TASK BRIEF:
Below this line are records; transcribe exactly the lines between the one holding "Rendered at 1500 by 1125 pixels." and the one holding "Page size: 1500x1125.", inclusive, and omit the pictures.

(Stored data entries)
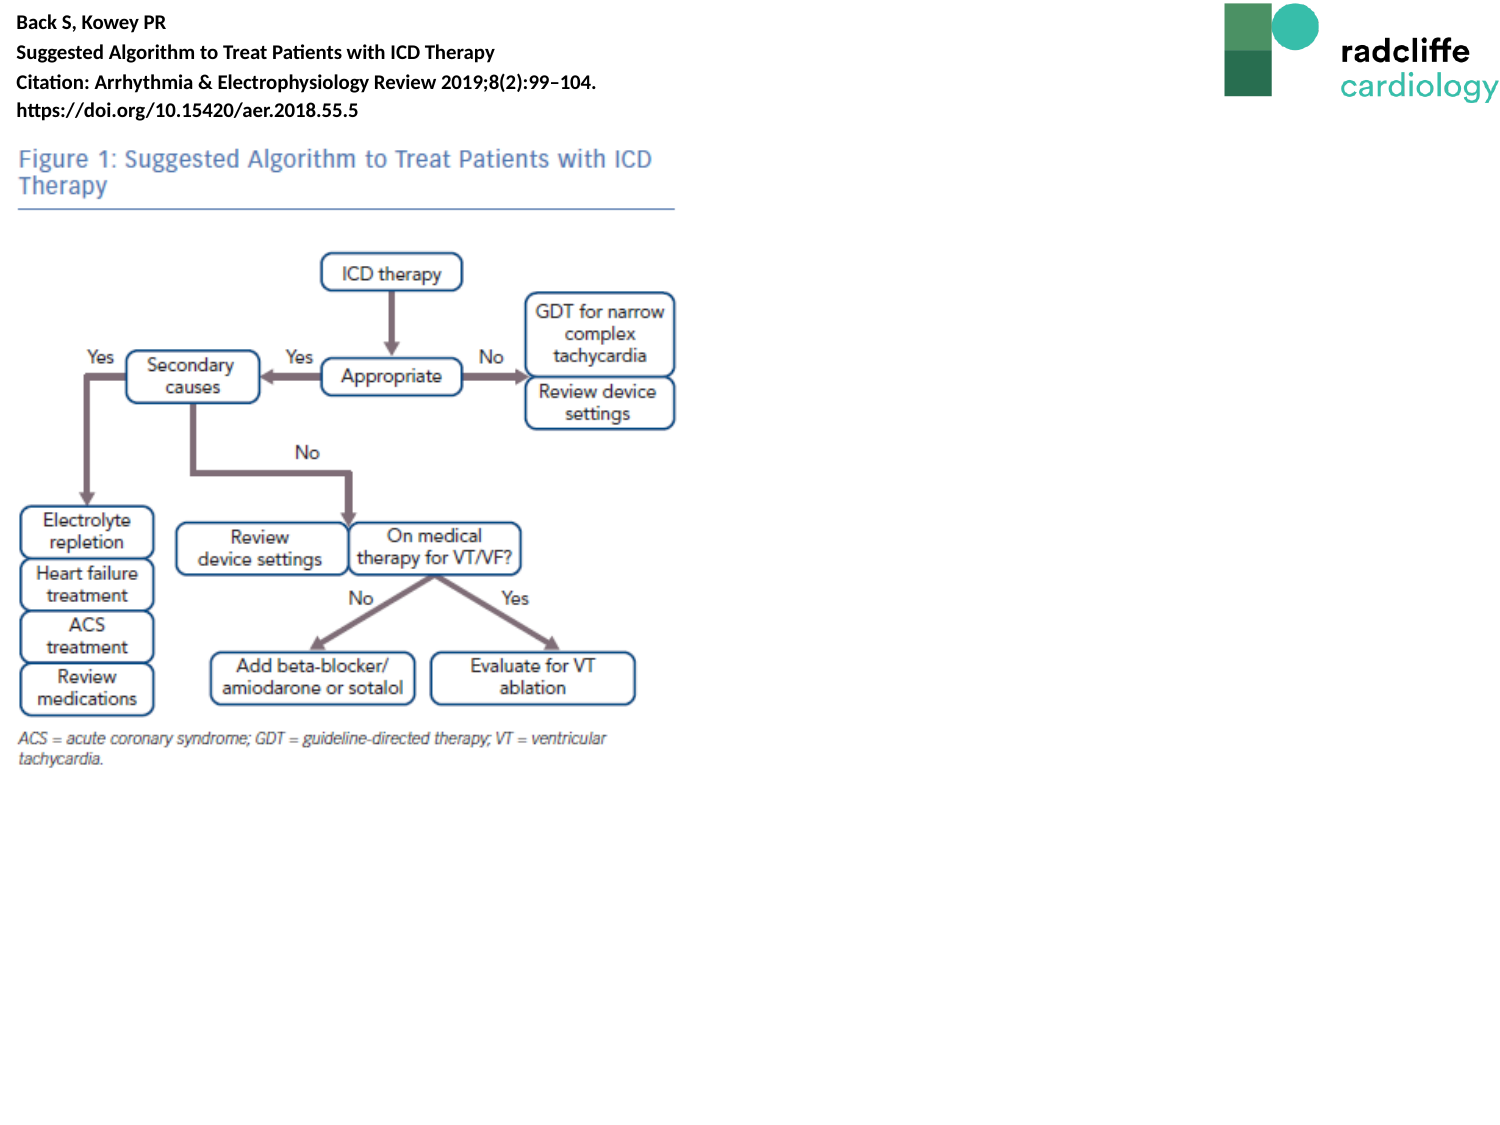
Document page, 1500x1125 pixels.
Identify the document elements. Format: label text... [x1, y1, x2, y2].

text_box Citation: Arrhythmia & Electrophysiology Review 2019;8(2):99–104. [1, 60, 1224, 89]
text_box Suggested Algorithm to Treat Patients with ICD Therapy [1, 31, 1224, 60]
picture [1, 124, 697, 779]
text_box https://doi.org/10.15420/aer.2018.55.5 [1, 89, 1500, 129]
text_box Back S, Kowey PR [1, 1, 939, 31]
picture [1224, 1, 1499, 104]
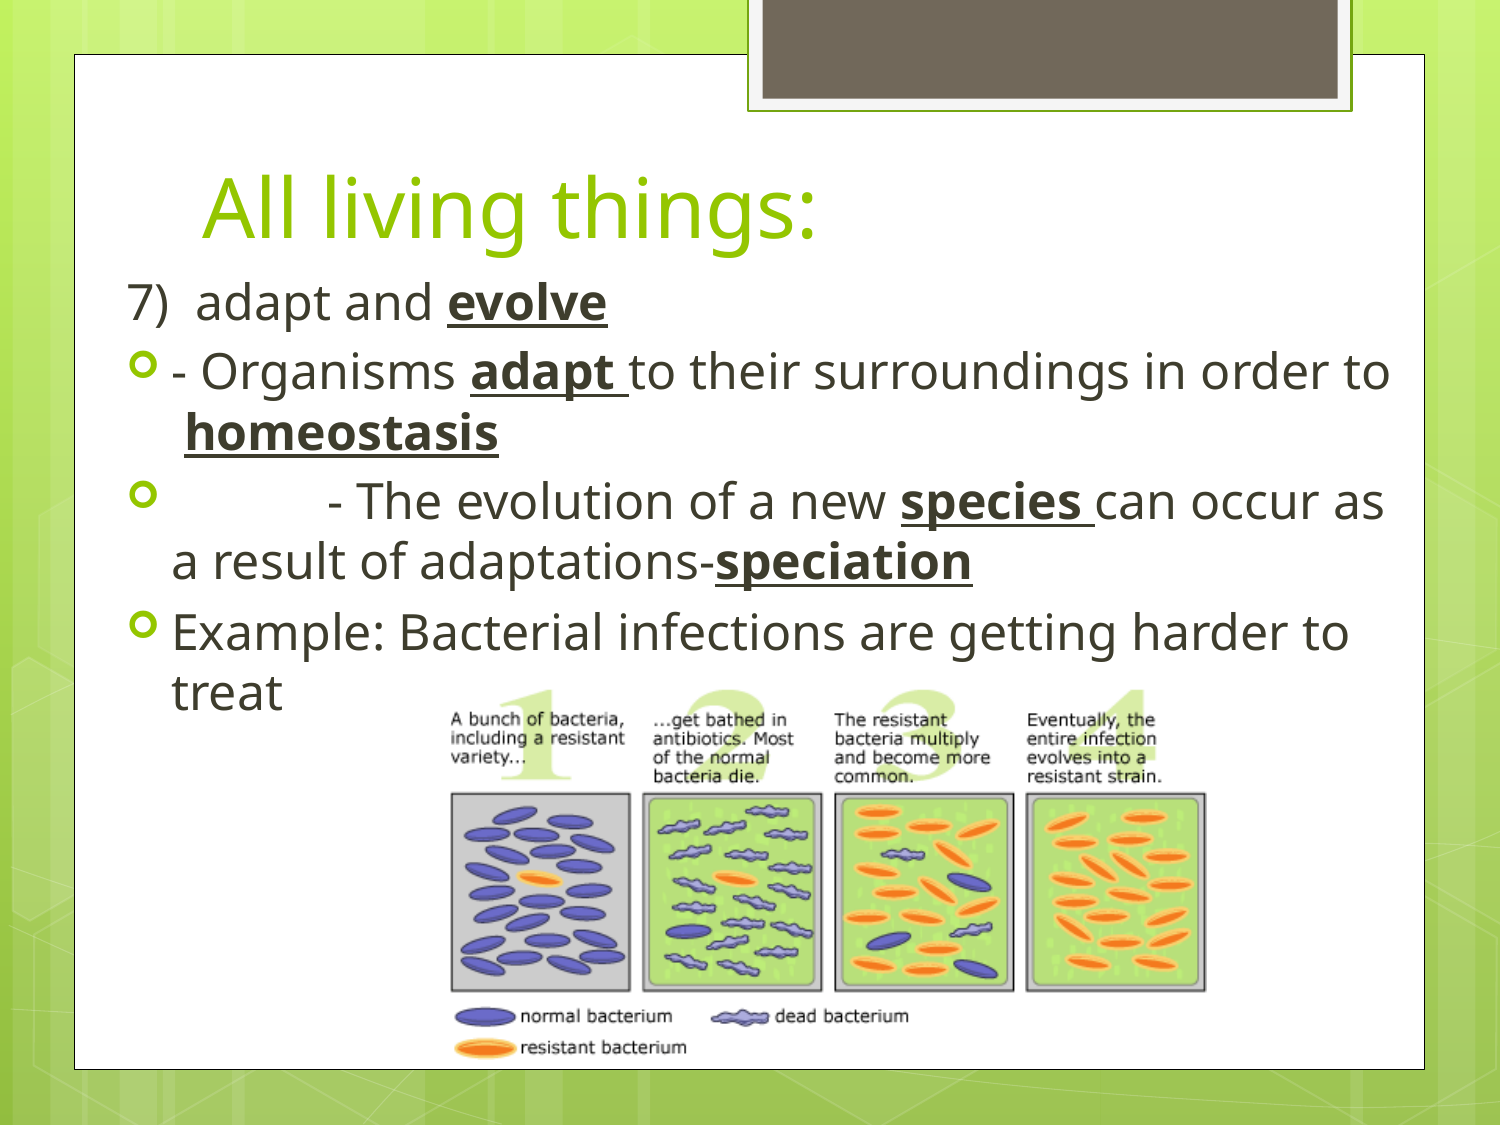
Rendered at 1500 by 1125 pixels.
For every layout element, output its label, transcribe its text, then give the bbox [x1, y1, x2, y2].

title All living things: [187, 75, 1340, 262]
picture [449, 687, 1207, 1060]
list 7) adapt and evolve - Organisms adapt to their surroundings in order to homeostasis - The evolution of a new species can occur as a result of adaptations-speciation Example: Bacterial infections are getting harder to treat [99, 262, 1413, 839]
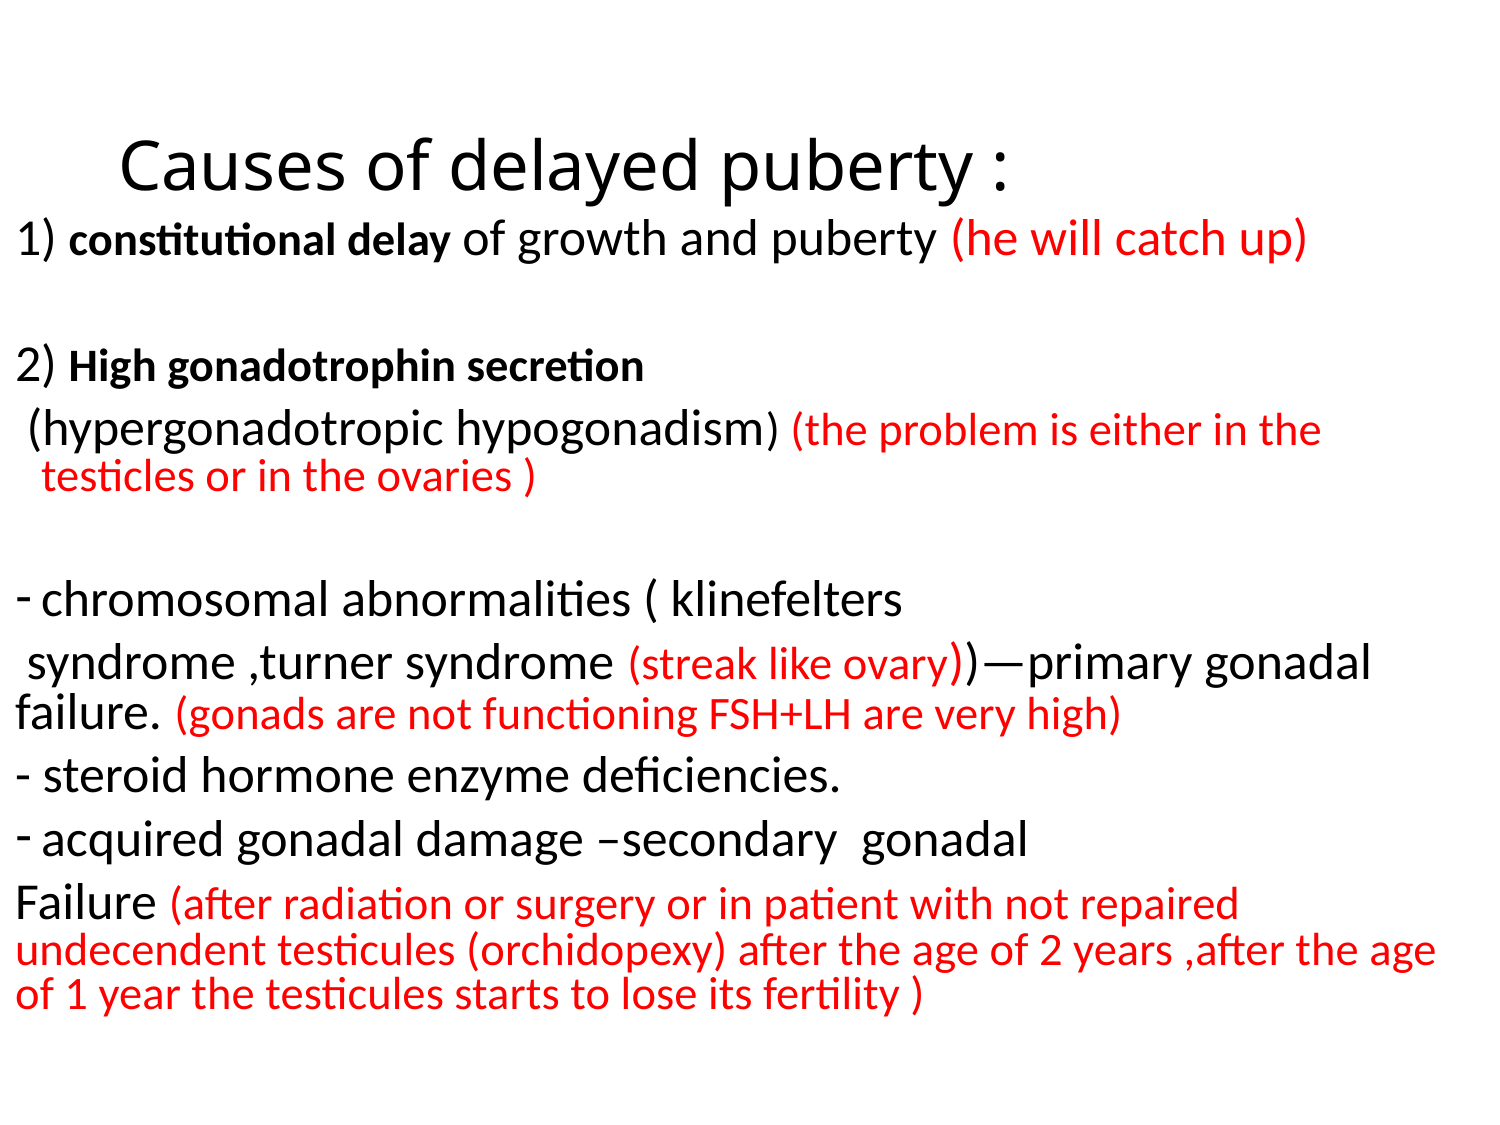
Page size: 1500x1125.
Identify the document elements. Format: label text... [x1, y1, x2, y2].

title Causes of delayed puberty : [103, 59, 1397, 208]
list 1) constitutional delay of growth and puberty (he will catch up) 2) High gonadotrophin secretion (hypergonadotropic hypogonadism) (the problem is either in the testicles or in the ovaries ) chromosomal abnormalities ( klinefelters syndrome ,turner syndrome (streak like ovary))—primary gonadal failure. (gonads are not functioning FSH+LH are very high) - steroid hormone enzyme deficiencies. acquired gonadal damage –secondary gonadal Failure (after radiation or surgery or in patient with not repaired undecendent testicules (orchidopexy) after the age of 2 years ,after the age of 1 year the testicules starts to lose its fertility ) [0, 208, 1483, 1106]
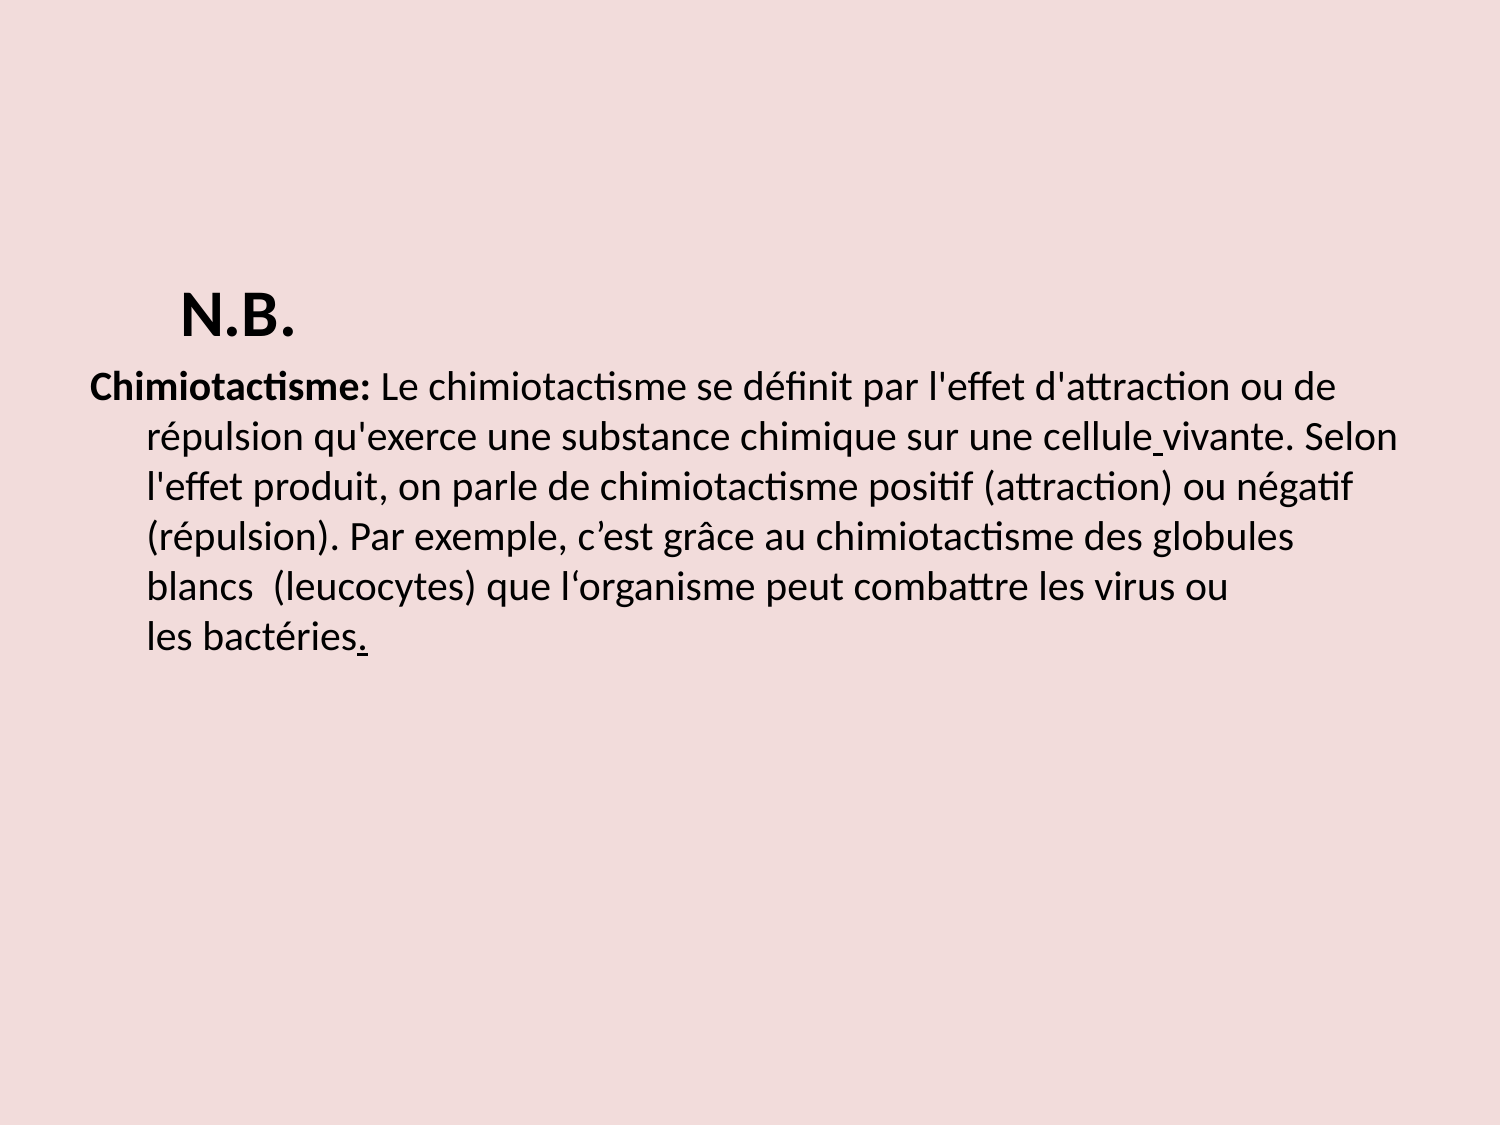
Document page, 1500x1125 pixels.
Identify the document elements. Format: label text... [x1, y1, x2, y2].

list N.B. Chimiotactisme: Le chimiotactisme se définit par l'effet d'attraction ou de répulsion qu'exerce une substance chimique sur une cellule vivante. Selon l'effet produit, on parle de chimiotactisme positif (attraction) ou négatif (répulsion). Par exemple, c’est grâce au chimiotactisme des globules blancs (leucocytes) que l‘organisme peut combattre les virus ou les bactéries. [75, 262, 1425, 1005]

EXERCISE OUTPUT:
Rendered at 1500 by 1125 pixels.
For every layout element, output its label, transcribe its text, then give the bbox [x1, y1, x2, y2].

title All living things: [187, 75, 1340, 262]
picture [449, 687, 1207, 1060]
list 7) adapt and evolve - Organisms adapt to their surroundings in order to homeostasis - The evolution of a new species can occur as a result of adaptations-speciation Example: Bacterial infections are getting harder to treat [99, 262, 1413, 839]
Page size: 1500x1125.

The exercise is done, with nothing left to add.